§ RAW DATA
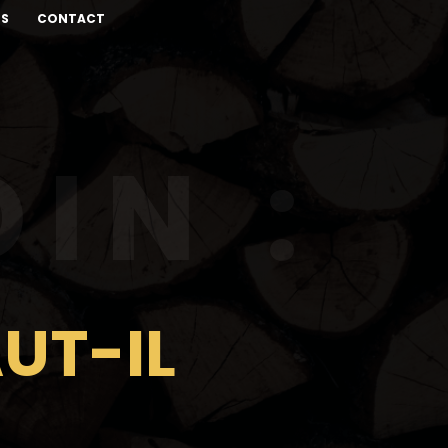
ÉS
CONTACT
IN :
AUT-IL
--
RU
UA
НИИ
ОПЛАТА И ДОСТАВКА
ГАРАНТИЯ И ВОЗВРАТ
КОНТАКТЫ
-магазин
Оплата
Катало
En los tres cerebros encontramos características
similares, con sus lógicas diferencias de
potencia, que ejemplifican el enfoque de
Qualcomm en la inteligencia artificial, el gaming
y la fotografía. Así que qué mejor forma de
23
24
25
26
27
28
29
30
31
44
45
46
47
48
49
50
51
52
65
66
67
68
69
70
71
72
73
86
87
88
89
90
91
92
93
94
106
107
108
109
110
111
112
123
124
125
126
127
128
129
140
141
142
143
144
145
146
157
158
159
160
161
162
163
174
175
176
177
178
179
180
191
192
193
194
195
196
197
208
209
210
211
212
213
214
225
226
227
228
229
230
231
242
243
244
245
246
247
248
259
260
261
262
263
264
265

§ JOB
Which lines of the data above contain the word "diferencias"? Show every such line, counting only matches whose case is identical.

§ EXERCISE RESULT
similares, con sus lógicas diferencias de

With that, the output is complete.